The Funny Side of Poor Master Data Management

In almost all cases, poor quality master data is not a laughing matter.  It can directly lead to losing out on millions either through excess costs or lost opportunity.  However, there are occasions where poor data has a lighter side.  One such case happened in the mid ‘90s whilst I was implementing ERP for a living.

On the first phase of a major project, I was on the master data team – in particular developing processes that enabled master data creation and maintenance.  Since both MDM and workflow tools were in their infancy, we conjured up a manual processes supported by green screen based scripts and email.  Not great, but workable.  However, before go-live, system test was proving painful, with every other team wanting lots of material numbers for testing.  Since manual entry excited no-one, so we created a product master file, populated by cut-and-paste, which the IT guys happily automated for us to create hundreds of material masters.

Data Chart

Testing was a success, but then something went wrong.  Actually two things went wrong – the first being the script was designed to load test data and had no data quality reviews, but somehow it was used to load production data.  This brought on the second  problem which our master data team found highly amusing.
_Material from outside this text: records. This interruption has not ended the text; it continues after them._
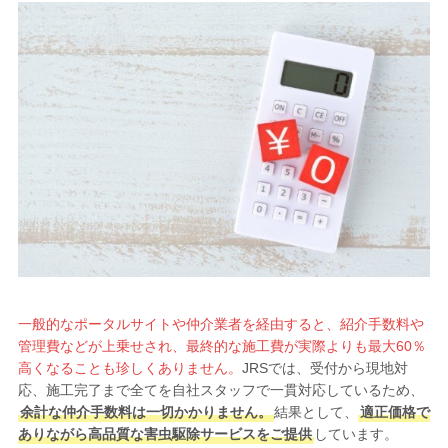
一般的なポータルサイトや仲介業者を経由すると、紹介手数料や
管理費などが上乗せされ、最終的な施工費が実際よりも最大60％
高くなることも珍しくありません。
JRSでは、受付から現地対
応、施工完了まで全てを自社スタッフで一貫対応しているため、
余計な仲介手数料は一切かかりません。
結果として、
適正価格で
ありながら高品質な害虫駆除サービスをご提供
しています。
A couple of days after go-live, I got a call from ‘Phil’ – the shift supervisor in shipping.

After the usual pleasantries, it was clear that something was really bothering Phil, and he had been grappling with a problem for 45min or so.  It came down to this:

“No matter how hard we try, we cannot fit 32 desktops on a pallet, even if we shrink wrap it”

I was a bit confused – pallets were sized for 32 laptops, or 16 desktops.  Why would Phil be trying to put 32 desktops on a single pallet?  Some brief queries showed there was an error in the master data.  Since system test did not actually involve any physical actions in the real world, nobody noticed that our master data was inaccurate, and all products were defined as 32 per pallet.  This was the script used to load data into the new ERP.

I suggested Phil continue as usual (16 per pallet), regardless of what the system said in terms of items per pallet, and I would raise a support request to get the data fixed.

I still try to imagine how many warehouse employees it takes to hold 32 desktops on a pallet designed for 16, whilst another armed with a portable shrink-wrapper desperately tries to wrap desktops, but not hands or whole people onto the pallet.  I imagine all would be cursing ‘the new system’ loudly during the process.

There are a few important lessons out of this, some of which are:

  • Without the correct tools and care, your data will quickly be infested with inaccuracies
  • New systems are not immune to poor data quality (and may be at greater risk)
  • Appointed data custodians should care about the data and have a stake in it’s accuracy

And perhaps most interestingly:

People will believe the system, even if their instinct tells them otherwise.

Which is probably one of the best reasons to ensure your data is correct.  This was a clear demonstration of how poor data quality can directly & negatively affect daily business processes.

A real pity that this incident predated smart phones as well as Master Data Management and workflow tools.  If it happened today, I may have had a great photo to remind me of the importance of accurate master data.